Professor Kirsten's foresight in obtaining the seemingly unobtainable created the right wind tunnel at the right place at the right time for the benefit of the University of Washington, and indeed the nation and the world.
--Walter Christiansen and Robert Joppa
In 1934, UW aeronautics and astronautics professor Frederick K. Kirsten designed and obtained the funds to build a large wind tunnel on campus, a facility that bears his name and is still in use today. Over the years, through this facility and the UW's unique relationship with the Boeing company, the University has contributed greatly to the development of the nation's multiengine military and transport aircraft.
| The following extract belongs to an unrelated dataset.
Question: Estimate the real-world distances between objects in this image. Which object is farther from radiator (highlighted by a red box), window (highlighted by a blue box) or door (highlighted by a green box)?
The wind tunnel project was funded through the joint effort of the Boeing company, the Washington State Legislature, and the federal government. Completed in 1938, the tunnel operated in the subsonic range of wind velocities. It featured a rectangular cross section measuring eight by twelve feet, and it generated an airflow of 250 miles per hour. It was put to immediate use by student crews testing new aircraft designs for Boeing and other companies.
All of the Boeing designs of the prewar and World War II years passed through the Kirsten Wind Tunnel for testing, in addition to other craft such as the North American AT-6, the B-25 and P-51, the Chance Vought XOS2U-1, the Consolidated Vultee B-24, and the Grumman F4F-3.
After World War II, Boeing constructed its own wind tunnel test facilities, but to this day continues to use the Kirsten Wind Tunnel for some of its low-speed test work. The UW carried out much of the low-speed testing on the B-47--the country's first swept-wing jet bomber--as well as the B-52, the Dash-80 Model 707 jet tanker/transport prototype, and Boeing's commercial transport craft.
Kirsten is known perhaps as much for his work outside of academic circles as he is for his wind tunnel. A prolific inventor, he designed the popular Kirsten Pipe, which is still in production and is considered "the Cadillac of smoking pipes." Ordered to quit smoking by his doctor in 1936, Kirsten turned to wooden pipes but didn't find one to his liking. He designed a model with several improvements: an aluminum stem that cooled the smoke, a tissue-paper filter to remove impurities, and a more efficient bowl to burn the tobacco.
|Kirsten Wind Tunnel|
Directional air-raid sirens, special fire extinguishers, standard voltage neon lights, anti-bug lamps, and innovative boat propellers: these are but a few other examples of the nearly 100 patented inventions created over the years by Frederick Kirsten.